**What you are asked to do:**
Working from the records below, repeat exactly the lines starting at the line that contains "All chemical used" and ending at the line that contains "Results and Discussion", inclusive.

**Extracted records:**
┄┄┄┄┄┄┄┄┄┄┄┄┄┄┄┄┄┄┄┄

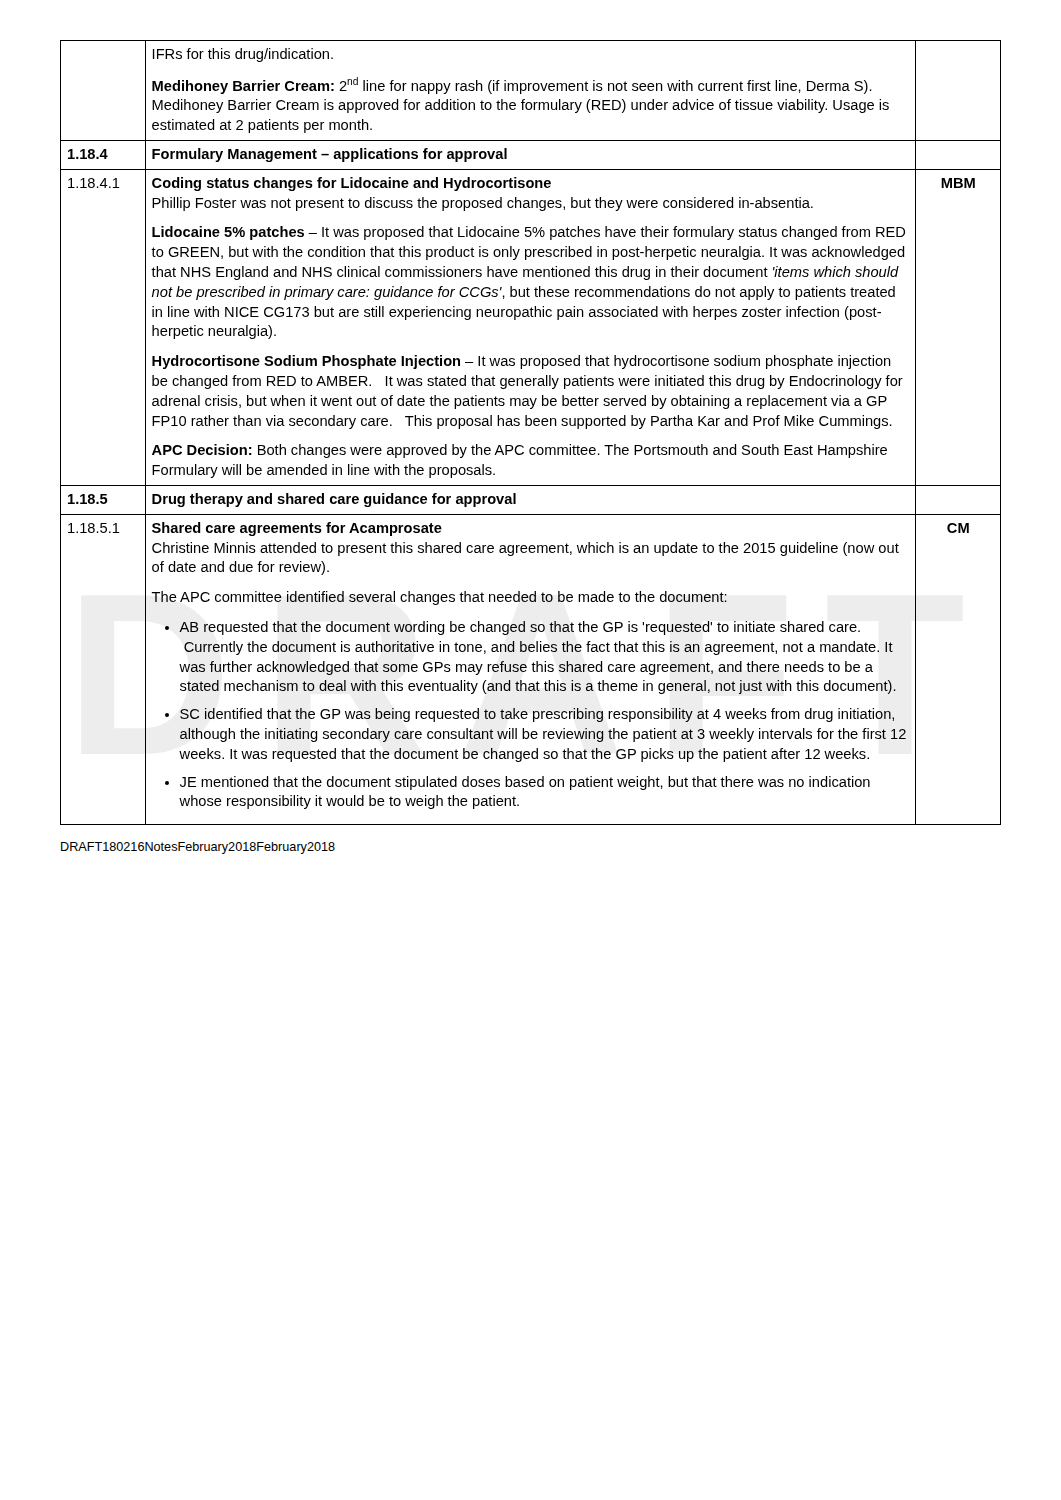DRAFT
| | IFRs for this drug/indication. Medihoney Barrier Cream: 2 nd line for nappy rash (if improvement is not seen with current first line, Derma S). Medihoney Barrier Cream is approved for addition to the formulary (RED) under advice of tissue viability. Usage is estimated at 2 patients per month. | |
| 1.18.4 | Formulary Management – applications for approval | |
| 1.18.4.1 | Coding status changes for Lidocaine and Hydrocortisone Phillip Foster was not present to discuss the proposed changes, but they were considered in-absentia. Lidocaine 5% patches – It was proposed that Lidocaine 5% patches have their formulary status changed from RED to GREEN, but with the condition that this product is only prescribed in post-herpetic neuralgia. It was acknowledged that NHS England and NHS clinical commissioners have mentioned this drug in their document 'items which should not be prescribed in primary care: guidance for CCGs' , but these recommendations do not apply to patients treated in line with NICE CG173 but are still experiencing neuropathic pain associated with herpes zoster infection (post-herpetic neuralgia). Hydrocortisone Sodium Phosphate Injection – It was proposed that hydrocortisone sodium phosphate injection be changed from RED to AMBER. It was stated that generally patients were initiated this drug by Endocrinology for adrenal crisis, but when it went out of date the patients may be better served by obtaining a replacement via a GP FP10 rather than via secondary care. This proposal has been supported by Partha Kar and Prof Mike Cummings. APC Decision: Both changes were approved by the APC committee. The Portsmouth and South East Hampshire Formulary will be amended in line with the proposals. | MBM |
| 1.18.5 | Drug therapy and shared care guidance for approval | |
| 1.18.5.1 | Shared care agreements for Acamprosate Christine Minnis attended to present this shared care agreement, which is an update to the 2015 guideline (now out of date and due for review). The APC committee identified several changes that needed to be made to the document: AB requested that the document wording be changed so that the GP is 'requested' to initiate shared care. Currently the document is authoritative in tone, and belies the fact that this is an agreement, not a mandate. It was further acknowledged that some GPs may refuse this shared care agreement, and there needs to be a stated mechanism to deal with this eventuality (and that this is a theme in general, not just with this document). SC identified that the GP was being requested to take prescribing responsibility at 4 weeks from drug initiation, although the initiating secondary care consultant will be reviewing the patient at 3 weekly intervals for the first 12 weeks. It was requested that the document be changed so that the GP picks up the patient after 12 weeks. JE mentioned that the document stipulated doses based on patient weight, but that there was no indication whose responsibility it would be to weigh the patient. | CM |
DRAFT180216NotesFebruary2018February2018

┄┄┄┄┄┄┄┄┄┄┄┄┄┄┄┄┄┄┄┄

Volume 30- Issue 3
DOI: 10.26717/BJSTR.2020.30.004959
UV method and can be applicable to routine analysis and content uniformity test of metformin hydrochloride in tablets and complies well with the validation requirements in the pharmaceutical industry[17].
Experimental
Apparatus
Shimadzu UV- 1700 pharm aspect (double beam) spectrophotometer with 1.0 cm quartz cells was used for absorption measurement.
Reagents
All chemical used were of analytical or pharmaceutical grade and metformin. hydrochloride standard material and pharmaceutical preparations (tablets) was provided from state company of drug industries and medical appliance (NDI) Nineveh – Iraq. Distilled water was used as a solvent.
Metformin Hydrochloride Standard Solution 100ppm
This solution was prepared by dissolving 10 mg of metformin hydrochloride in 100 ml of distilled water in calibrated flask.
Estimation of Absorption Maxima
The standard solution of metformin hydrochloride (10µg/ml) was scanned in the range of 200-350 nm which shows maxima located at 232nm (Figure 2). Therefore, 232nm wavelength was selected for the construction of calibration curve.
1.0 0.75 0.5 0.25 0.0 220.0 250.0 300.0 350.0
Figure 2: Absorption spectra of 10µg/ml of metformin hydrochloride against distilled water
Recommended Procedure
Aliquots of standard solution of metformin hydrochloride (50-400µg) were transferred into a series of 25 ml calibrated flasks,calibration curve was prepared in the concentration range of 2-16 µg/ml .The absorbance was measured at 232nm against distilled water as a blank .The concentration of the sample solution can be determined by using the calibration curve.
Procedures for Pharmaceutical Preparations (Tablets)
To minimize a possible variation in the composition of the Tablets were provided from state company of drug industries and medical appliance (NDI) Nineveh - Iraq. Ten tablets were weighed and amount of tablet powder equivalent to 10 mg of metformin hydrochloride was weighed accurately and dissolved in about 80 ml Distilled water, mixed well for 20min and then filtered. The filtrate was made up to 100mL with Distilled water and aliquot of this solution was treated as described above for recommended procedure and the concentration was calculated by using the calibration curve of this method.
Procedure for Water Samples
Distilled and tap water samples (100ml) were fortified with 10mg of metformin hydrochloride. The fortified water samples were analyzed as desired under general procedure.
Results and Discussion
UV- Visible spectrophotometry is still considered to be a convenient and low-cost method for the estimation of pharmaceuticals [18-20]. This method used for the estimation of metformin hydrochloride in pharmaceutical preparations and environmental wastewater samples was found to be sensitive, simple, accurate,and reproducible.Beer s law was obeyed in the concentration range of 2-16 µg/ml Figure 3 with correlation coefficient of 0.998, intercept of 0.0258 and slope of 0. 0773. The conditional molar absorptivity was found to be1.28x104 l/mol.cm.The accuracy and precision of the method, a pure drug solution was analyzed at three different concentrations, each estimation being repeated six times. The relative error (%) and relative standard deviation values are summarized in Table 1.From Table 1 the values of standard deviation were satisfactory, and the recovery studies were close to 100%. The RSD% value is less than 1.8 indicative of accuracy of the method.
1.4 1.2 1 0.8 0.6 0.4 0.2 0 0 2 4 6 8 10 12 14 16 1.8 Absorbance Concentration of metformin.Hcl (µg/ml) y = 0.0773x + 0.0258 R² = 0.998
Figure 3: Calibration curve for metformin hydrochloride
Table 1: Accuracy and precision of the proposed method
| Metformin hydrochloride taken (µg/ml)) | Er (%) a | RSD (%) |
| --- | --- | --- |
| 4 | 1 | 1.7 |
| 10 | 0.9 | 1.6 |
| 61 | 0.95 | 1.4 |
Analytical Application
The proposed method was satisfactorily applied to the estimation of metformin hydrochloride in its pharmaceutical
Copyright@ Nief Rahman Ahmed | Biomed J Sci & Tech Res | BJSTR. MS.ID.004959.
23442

┄┄┄┄┄┄┄┄┄┄┄┄┄┄┄┄┄┄┄┄

**Response:**
All chemical used were of analytical or pharmaceutical grade and metformin. hydrochloride standard material and pharmaceutical preparations (tablets) was provided from state company of drug industries and medical appliance (NDI) Nineveh – Iraq. Distilled water was used as a solvent.
Metformin Hydrochloride Standard Solution 100ppm
This solution was prepared by dissolving 10 mg of metformin hydrochloride in 100 ml of distilled water in calibrated flask.
Estimation of Absorption Maxima
The standard solution of metformin hydrochloride (10µg/ml) was scanned in the range of 200-350 nm which shows maxima located at 232nm (Figure 2). Therefore, 232nm wavelength was selected for the construction of calibration curve.
1.0 0.75 0.5 0.25 0.0 220.0 250.0 300.0 350.0
Figure 2: Absorption spectra of 10µg/ml of metformin hydrochloride against distilled water
Recommended Procedure
Aliquots of standard solution of metformin hydrochloride (50-400µg) were transferred into a series of 25 ml calibrated flasks,calibration curve was prepared in the concentration range of 2-16 µg/ml .The absorbance was measured at 232nm against distilled water as a blank .The concentration of the sample solution can be determined by using the calibration curve.
Procedures for Pharmaceutical Preparations (Tablets)
To minimize a possible variation in the composition of the Tablets were provided from state company of drug industries and medical appliance (NDI) Nineveh - Iraq. Ten tablets were weighed and amount of tablet powder equivalent to 10 mg of metformin hydrochloride was weighed accurately and dissolved in about 80 ml Distilled water, mixed well for 20min and then filtered. The filtrate was made up to 100mL with Distilled water and aliquot of this solution was treated as described above for recommended procedure and the concentration was calculated by using the calibration curve of this method.
Procedure for Water Samples
Distilled and tap water samples (100ml) were fortified with 10mg of metformin hydrochloride. The fortified water samples were analyzed as desired under general procedure.
Results and Discussion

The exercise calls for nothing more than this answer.